## [Parts of the exercise]
- 1) Transcribe the part of the post on where to stay in Rome from "Other wonderful choices" to "for staying there)".
- 2) Repeat word for word the lines of the entries from the line with "es imprescindible." through the end of the entries.

## [Source document]
BEGIN

In fact, I wanted to tell about my favourite accomodation in Rome, which is an apartment (surprise!! – I almost exclusively rent apartments for longer stays, for those who don't know yet) ... but: I don't find it anymore on the web! Seems to have vanished, at least from the internet... actually, I still have the owners' names and phone numbers, but of course I can't post them here. They had more apartments than just "mine", all located in Trastevere. And the (very basic, but wonderfully familiar) "hotel", in fact, rather a "bed without breakfast" type of accomodation, which I used to rent prior to that, doesn't exist anymore (in this case, it's for sure – the owners have ceased activity due to their age).
Well, let's talk about Roman districts instead! Trastevere is certainly my favourite choice for accomodations – more precisely, the southern part of it, more or less opposite the Tiber island! That's a wonderfully unspoiled part of the historic center, and perfectly located re: getting around – most of the main bus routes head along the Tiber, and you can reach many parts of the center by foot: the northern, more famous (and more crowded) part of Trastevere, the ancient Ghetto, the Foro Boario.
Other wonderful choices include:
- the Ghetto
- the Campo de' Fiori – Piazza Farnese – Via Giulia area
- the Piazza Navona – Pantheon area (Rome's most beautiful neighbourhood, though maybe too crowded to make it my first choice for staying there)
- the part west of Piazza Navona, or north of the Chiesa Nuova
- or maybe the Aventine hill, if you prefer to stay a little away from the madhouse center of this bustling and whirling capital
I strongly advise against staying further away, however – the Vatican area for example is not a good idea, since it's not only boring and not too pretty, but first of all makes you lose hours: Rome is a huge city with an absolutely crazy traffic, and it's really important where you base yourself, or you will be wasting a considerable portion of your stay just traveling from your accomodation to the sights, and back.

END

## [Data shown]
BEGIN

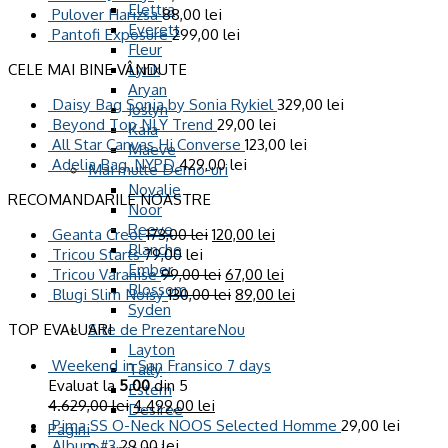
Elettra
Pulover Harizsa
88,00
lei
Everett
Pantofi Exposure
299,00
lei
Fleur
CELE MAI BINE VÂNDUTE
Lyrik
Aryan
Daisy Bag Sonia by Sonia Rykiel
329,00
lei
Joslyn
Beyond Top NLY Trend
29,00
lei
Kaia
All Star Canvas Hi Converse
123,00
lei
Maeve
Adelia Bag, NYPD
429,00
lei
Mai multe Demo-uri
Novalie
RECOMANDARILE NOASTRE
Noor
Reeve
Geanta Creol
173,00
lei
120,00
lei
Blanche
Tricou Starts
79,00
lei
Ember
Tricou Varanise
99,00
lei
67,00
lei
Blossom
Blugi Slim Noisy
130,00
lei
89,00
lei
Syden
Site de Prezentare
TOP EVALUARI
Layton
Weekend in San Fransico 7 days
Tally
Evaluat la
5.00
din 5
Estern
4.629,00
lei
4.499,00
lei
Desiree
Pima SS O-Neck NOOS Selected Homme
29,00
lei
Pagini
Album #3
29,00
lei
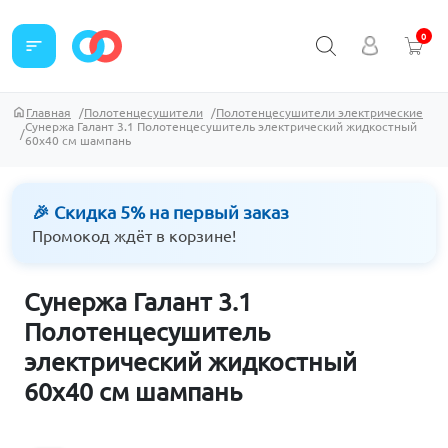
0
sort
Главная
Полотенцесушители
Полотенцесушители электрические
Сунержа Галант 3.1 Полотенцесушитель электрический жидкостный
60х40 см шампань
🎉 Скидка 5% на первый заказ
Промокод ждёт в корзине!
Сунержа Галант 3.1
Полотенцесушитель
электрический жидкостный
60х40 см шампань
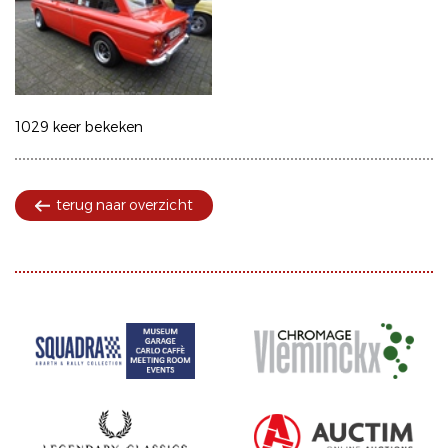
1029 keer bekeken
terug naar overzicht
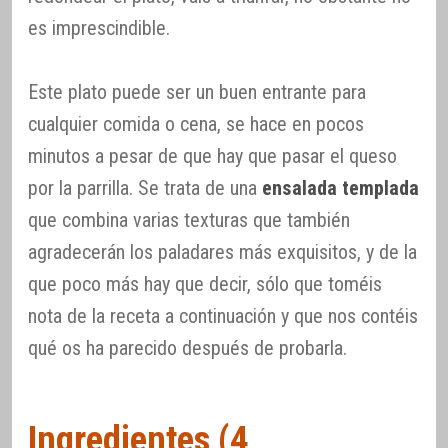
es imprescindible.
Este plato puede ser un buen entrante para
cualquier comida o cena, se hace en pocos
minutos a pesar de que hay que pasar el queso
por la parrilla. Se trata de una
ensalada templada
que combina varias texturas que también
agradecerán los paladares más exquisitos, y de la
que poco más hay que decir, sólo que toméis
nota de la receta a continuación y que nos contéis
qué os ha parecido después de probarla.
Ingredientes (4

END

## [Results by task]
- 1)
Other wonderful choices include:
- the Ghetto
- the Campo de' Fiori – Piazza Farnese – Via Giulia area
- the Piazza Navona – Pantheon area (Rome's most beautiful neighbourhood, though maybe too crowded to make it my first choice for staying there)

- 2)
es imprescindible.
Este plato puede ser un buen entrante para
cualquier comida o cena, se hace en pocos
minutos a pesar de que hay que pasar el queso
por la parrilla. Se trata de una
ensalada templada
que combina varias texturas que también
agradecerán los paladares más exquisitos, y de la
que poco más hay que decir, sólo que toméis
nota de la receta a continuación y que nos contéis
qué os ha parecido después de probarla.
Ingredientes (4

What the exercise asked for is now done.